With Windows 10, Microsoft is instituting various devices limits that determine where you can use apps, games, subscription music and purchased or rented TV shows and movies. The limits are different for each content type, and the rules have changed a bit—in one case dramatically—since Windows 8.1.
This post came out of a question posed by Ernie S., who asked:
I upgraded both my desktop and my laptop to Windows 10 yesterday without any issues. I have valid Product keys for each device. But I just received this email:
“It looks like you’ve reached your device limit for installing apps and games from the Store on your Windows 10 device. If you want to install apps and games from the Store on another Windows 10 device, remove a device from the device list.”
What is Microsoft talking about?
With Windows 10 and its universal app platform—where the same app can run across PCs, phones, and, someday, other devices—Microsoft is instituting a new device limit on apps and games purchases. In Windows 8.1 this limit was, humorously, 81. (Get it? Windows 8.1. 81.) But in Windows 10, the new limit is … 10. (Same joke. Let’s move on.)
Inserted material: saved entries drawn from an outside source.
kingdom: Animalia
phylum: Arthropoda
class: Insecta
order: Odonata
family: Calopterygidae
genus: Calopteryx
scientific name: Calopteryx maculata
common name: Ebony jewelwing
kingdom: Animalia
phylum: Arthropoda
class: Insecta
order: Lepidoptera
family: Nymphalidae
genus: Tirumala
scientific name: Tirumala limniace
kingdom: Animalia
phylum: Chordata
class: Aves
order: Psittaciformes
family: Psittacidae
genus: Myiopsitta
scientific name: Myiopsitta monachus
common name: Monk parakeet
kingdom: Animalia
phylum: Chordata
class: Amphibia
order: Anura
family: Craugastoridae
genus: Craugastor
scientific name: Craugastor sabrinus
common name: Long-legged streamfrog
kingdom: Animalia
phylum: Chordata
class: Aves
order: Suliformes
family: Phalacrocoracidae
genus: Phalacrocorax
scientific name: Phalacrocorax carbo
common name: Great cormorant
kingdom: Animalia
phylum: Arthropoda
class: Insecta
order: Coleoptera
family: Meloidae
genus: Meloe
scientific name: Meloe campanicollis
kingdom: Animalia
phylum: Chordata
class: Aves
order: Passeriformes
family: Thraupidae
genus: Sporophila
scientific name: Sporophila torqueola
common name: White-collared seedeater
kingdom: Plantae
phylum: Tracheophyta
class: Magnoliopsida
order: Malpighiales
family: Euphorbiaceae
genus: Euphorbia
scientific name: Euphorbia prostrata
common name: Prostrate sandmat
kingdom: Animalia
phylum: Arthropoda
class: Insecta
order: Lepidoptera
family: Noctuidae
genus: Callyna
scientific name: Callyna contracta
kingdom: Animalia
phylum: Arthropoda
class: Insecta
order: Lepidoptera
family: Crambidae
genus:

So why the massive reduction in devices? Because of the universal app platform: with Windows 10, it was unlikely that anyone would ever have more than a few Windows 8.1-based PCs, so there were no worries about theft or other abuses. But with Windows 10, the goal is for this system to run on many device types. So it’s reasonable that many users might have a Windows 10 PC, tablet, phone and maybe even other devices. And to protect the content makers—in this case app and game developers—Microsoft is instituting a limit that actually makes sense.
A device—which today can be a Windows 10 PC, tablet or phone—is added to your list the first time you install an app or game on that device. Fortunately, you can remove a device at any time by using the Microsoft account web site.
So you can use that to free up a slot if needed.
Apps and games aren’t the only content item that has limits in Windows 10. If you use Groove Music (formerly Xbox Music) with a Groove Music Pass (formerly Xbox Music Pass) subscription, there is a device limit there, too. This time, it’s four devices, and again you can manage those devices from the Microsoft account web site.
Unfortunately, you can only remove one device every 30 days—this was true in Xbox Music Pass days, too—so you will want to keep any eye on this.
Finally, there is a separate tally for the devices you have registered for Movies & TV (formerly Xbox Video). As with music, you can only register four devices and you can only remove a device once every 30 days. A device is registered for Movies & TV when you download content from the Store.